清香はち、ちょっとね〜…と明後日の方向を向きながらごまかす。
「ちょっと気になるけど…まあいいわ。あ!あそこに見に来てるのがこの間まで我らがノートルダム大付属でキャプテンを務めていたMr.ドンよ!」
清香はサラの指さす方向を見る。
そこにはとても大きな体の選手がいた。
「Mr.ドンは飛び級でもうこの学校を卒業しちゃったんだけどね。お父さんは官僚っていうエリートよ」
『と、飛び級!?』
清香はベンチから身を乗り出すようにしてMr.ドンを見る。
アメリカは日本とは違う…すごいなあ。
清香が感心しながらサンドイッチを頬張っていると、練習を休憩するために選手がぞろぞろと戻ってきた。
少し離れたベンチに腰を下ろすクリフォードの姿も見える。
清香の隣にいるサラは目を輝かせてそちらを見ている。
清香は見つからないようにサラの陰に隠れてもくもくと食べ続けた。
しかし清香の苦労も実らず…
「…よおキヨカ、お前何隠れてんだ?」
クリフォードが遠くから笑うように話しかけてきた。
ドキリとした清香だったが、一番驚いていたのはサラである。
「クリフォード様が……あなたを呼び捨てに…!」
今にも失神しそうなサラに慌てて説明をする。
ぶつかったこと、運んでもらったこと。
キスをされたことは伏せたが…。
「キヨカの横にいるのは…ノートルダムのチアだろ?パフォーマンス、なかなか良かった」
サラは今度こそ夢見心地で失神しかける。
『く、クリフォード…って、凄い選手だったんだね!あの、ごめん私全く知らなくて』
クリフォードはハッと鼻を鳴らし、清香に応えた。
「気にするな。逆にその反応が新鮮で楽しかった。

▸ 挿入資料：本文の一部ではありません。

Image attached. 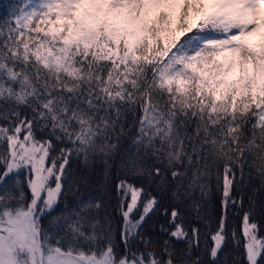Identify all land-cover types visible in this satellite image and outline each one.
<instances>
[{
    "label": "snow or ice",
    "instance_id": "1",
    "mask_svg": "<svg viewBox=\"0 0 264 264\" xmlns=\"http://www.w3.org/2000/svg\"><path fill=\"white\" fill-rule=\"evenodd\" d=\"M0 7V264H264V0Z\"/></svg>",
    "mask_w": 264,
    "mask_h": 264
},
{
    "label": "trees",
    "instance_id": "2",
    "mask_svg": "<svg viewBox=\"0 0 264 264\" xmlns=\"http://www.w3.org/2000/svg\"><path fill=\"white\" fill-rule=\"evenodd\" d=\"M8 2H9V0H0V5H4ZM4 11H5V9L3 7H0V15H2L4 13ZM257 183H258V181H257ZM169 195H170V193L164 194L165 201H167ZM198 196H199V193H197V197ZM110 197H111V194H110ZM67 199L70 202L73 199L72 195L69 194ZM111 200H112V203L114 204L115 198L111 197ZM212 204H213V206L216 205V198L215 197L212 198ZM61 208H63V205L61 206ZM237 212H238V210H237ZM117 215H118V213H117ZM161 224H165V220L163 219L162 216L157 215V216H153L151 218V220L149 221V225H150L149 231L151 232L152 235H155V236H161L162 235L160 232V227H159ZM164 238H166V237H164ZM208 243H209V245H211V240H209ZM228 251L230 253L235 252L237 254V258L242 259V257L240 256V253L242 252V248L237 249L235 247V245H230Z\"/></svg>",
    "mask_w": 264,
    "mask_h": 264
}]
</instances>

普通の女じゃそうなっちまうからな」
明らかにサラのことを指している。
確かにこの反応しかなかったら私の応答は異常に見えただろうな、と清香は考えた。
話をしている最中だった。
清香とサラの座っているベンチに急に影が差した。
空は雲一つない晴天。
清香は首を傾げた。
「クリフォ〜ド。お前が女と話すなんて珍しいじゃあないか」
突然空から降ってくる声に、清香は慌てて後ろを振り向く。
その声にサラも我に返った。
『え…?』
「あ、あなたは…」
二人が口を開く前にクリフォードが話し出した。
「Mr.ドン、別に俺が誰と話そうとあんたにゃ知ったことじゃないだろう」
Mr.ドンは口を歪めて笑った。
「そうだな、だがしかし気になってしまったのだ。お前のような類を見ない選手が興味を持つ女をな」
クリフォードは眉間にしわを寄せる。
清香は何も言えなかった。
ただ胸中には一つの感情があった。
怖い。
怖い怖い怖い。
こちらはベンチに座っていて相手は立っている。
この威圧感と圧倒的存在感はそれだけの差では無かった。
もっと根本的な…何かが、このMr.ドンとは違う。